WHAT IS BEING ASKED:
Leave out the pictures. Return every record otherwise untouched.

(Beginning of DATA)

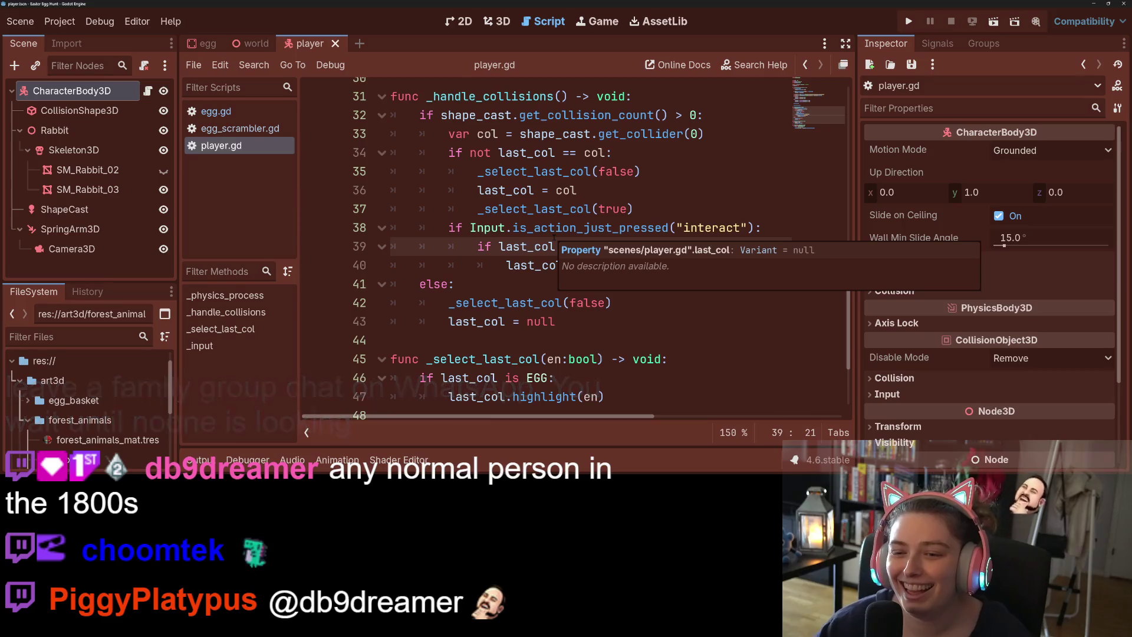
click(747, 269)
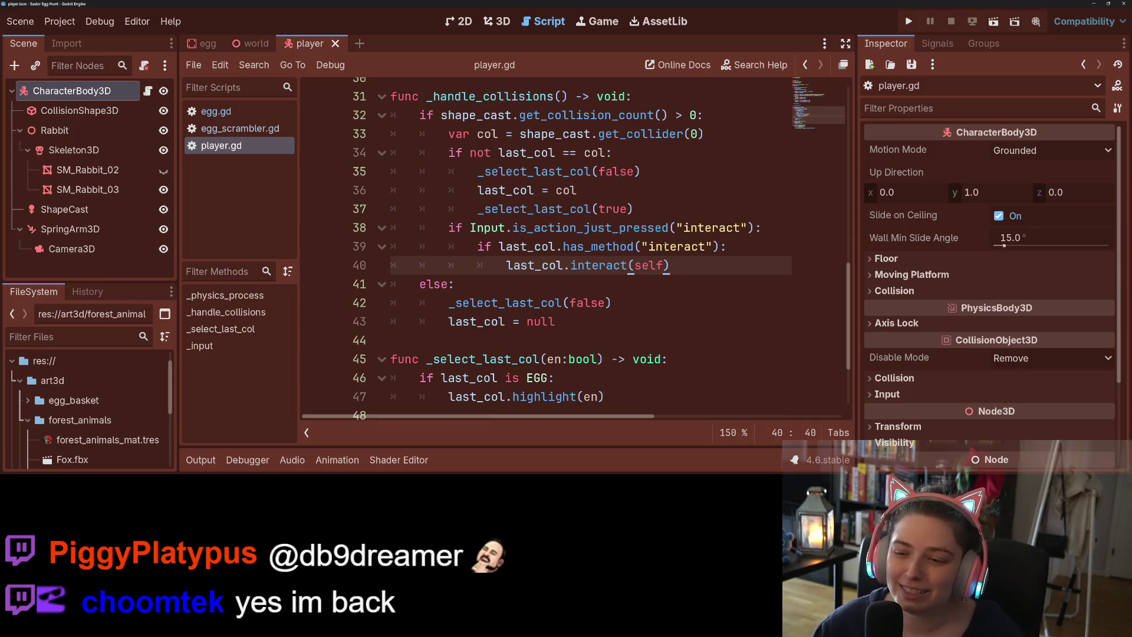
double_click(678, 246)
click(591, 247)
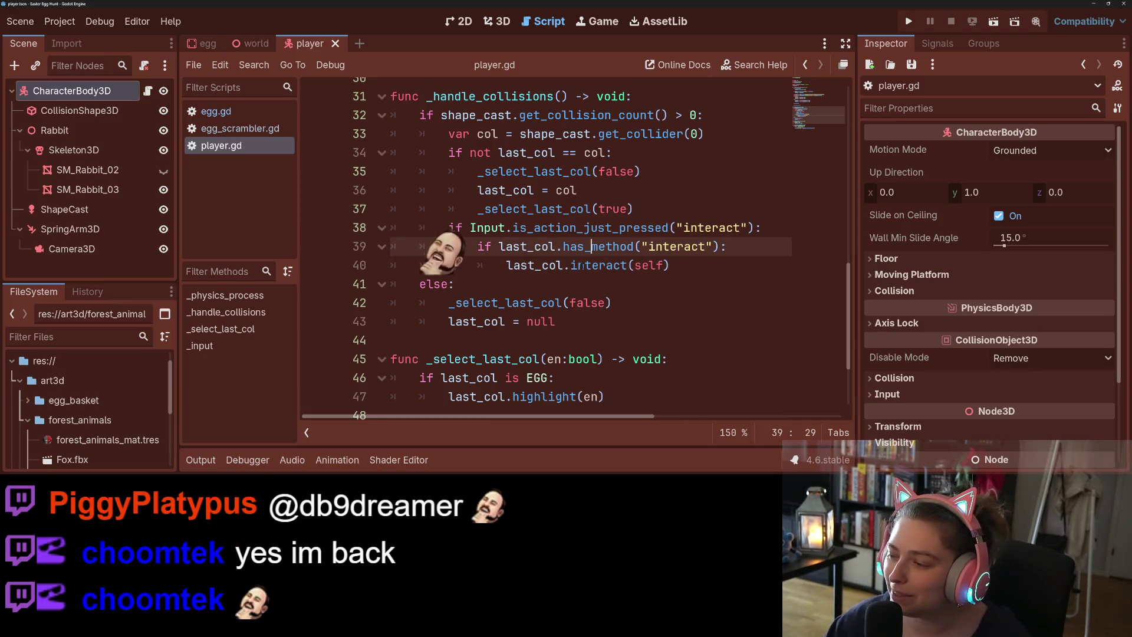
click(521, 266)
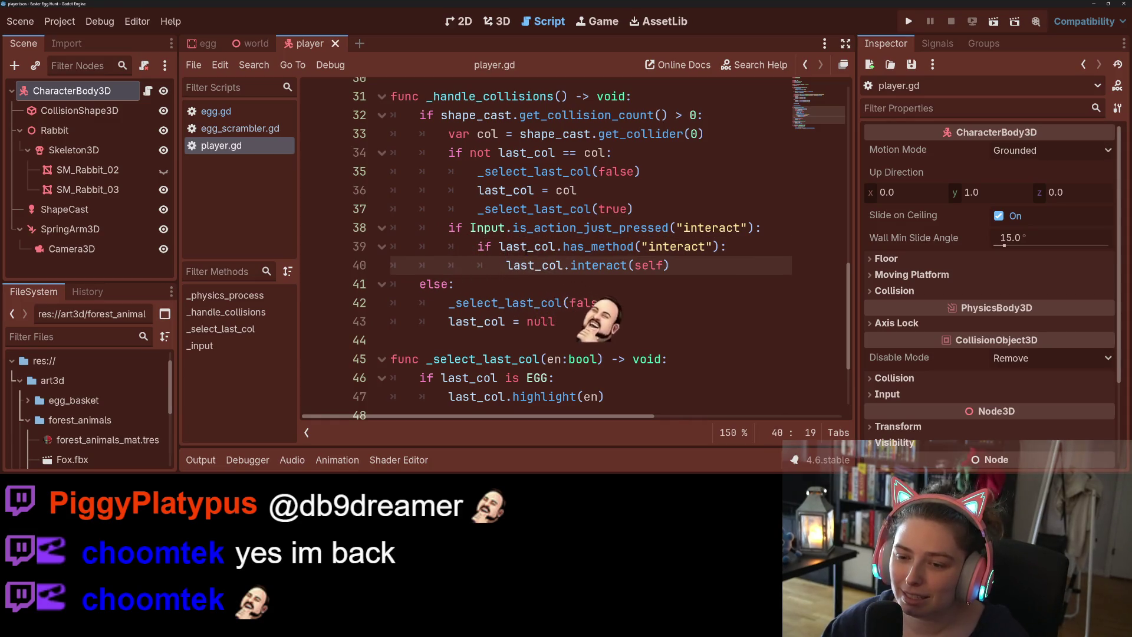
drag(555, 246, 720, 247)
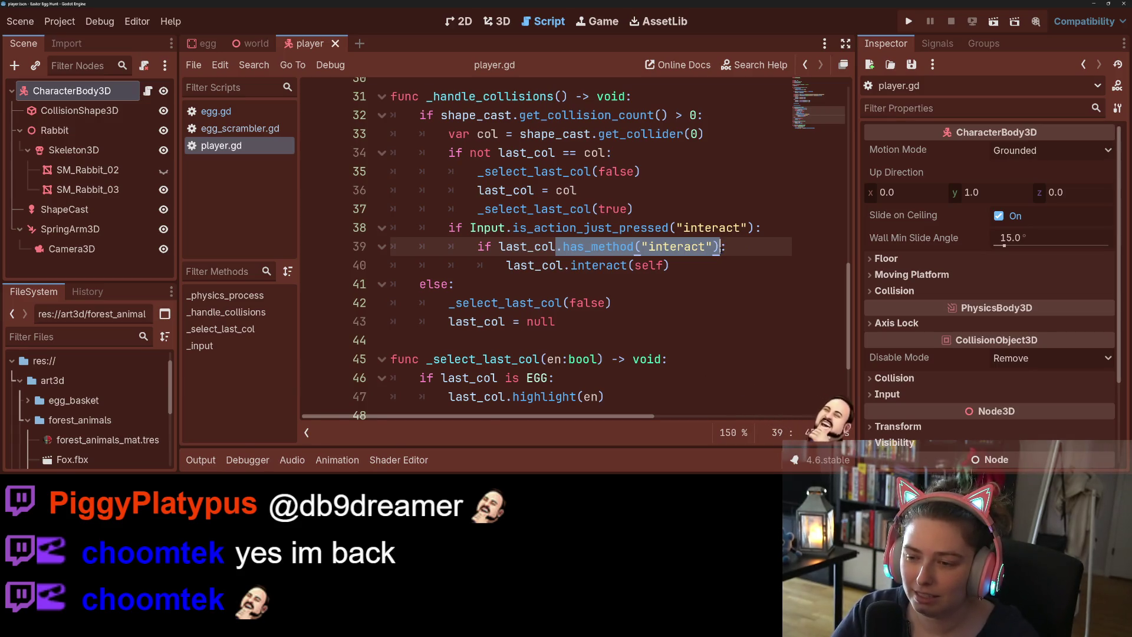
click(698, 321)
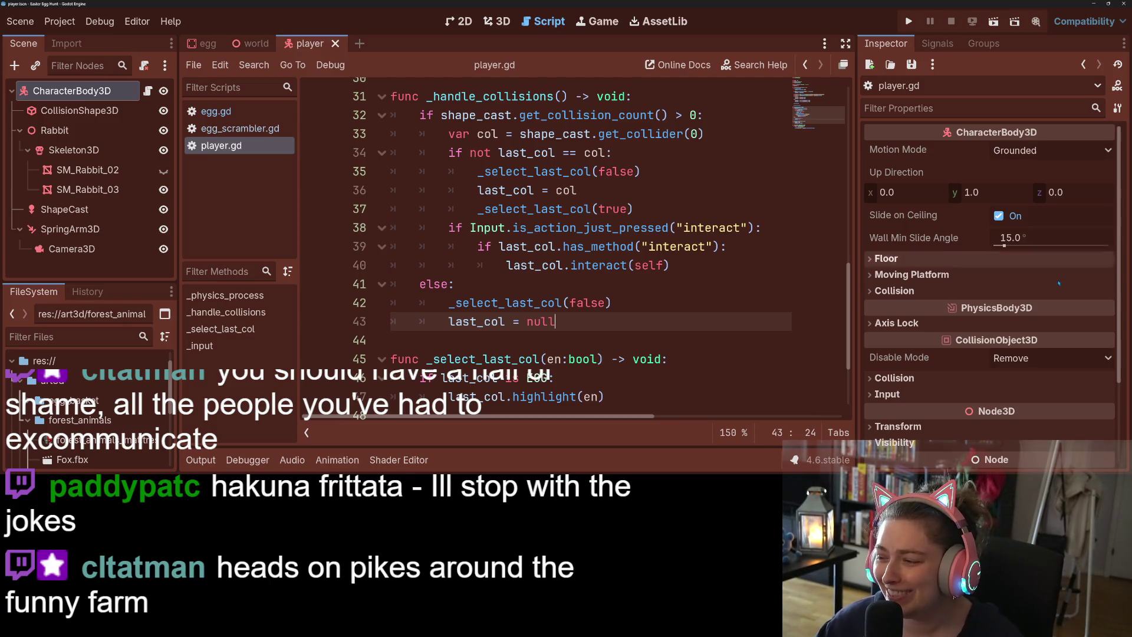
- Scroll back to line 52 and review the rotate_y mouse-turning call
scroll(625, 306, down, 2)
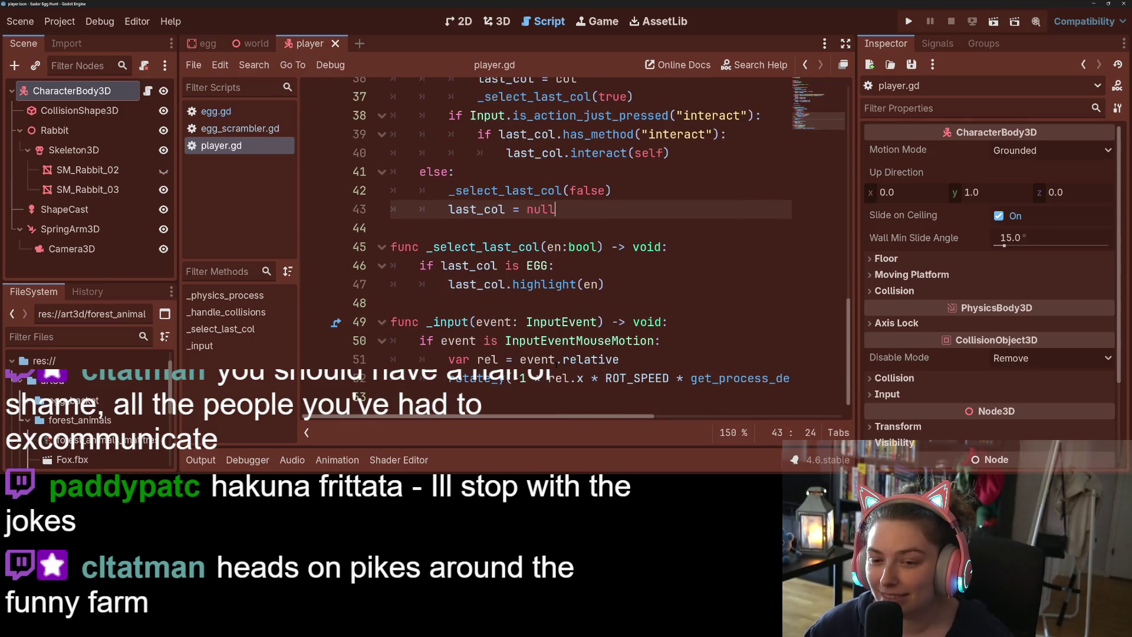
click(506, 378)
scroll(506, 378, up, 1)
scroll(506, 378, up, 10)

(End of DATA)

OUTPUT BELOW:
click(747, 269)
double_click(678, 246)
click(591, 247)
click(521, 266)
drag(555, 246, 720, 247)
click(698, 321)
- Scroll back to line 52 and review the rotate_y mouse-turning call
scroll(625, 306, down, 2)
click(506, 378)
scroll(506, 378, up, 1)
scroll(506, 378, up, 10)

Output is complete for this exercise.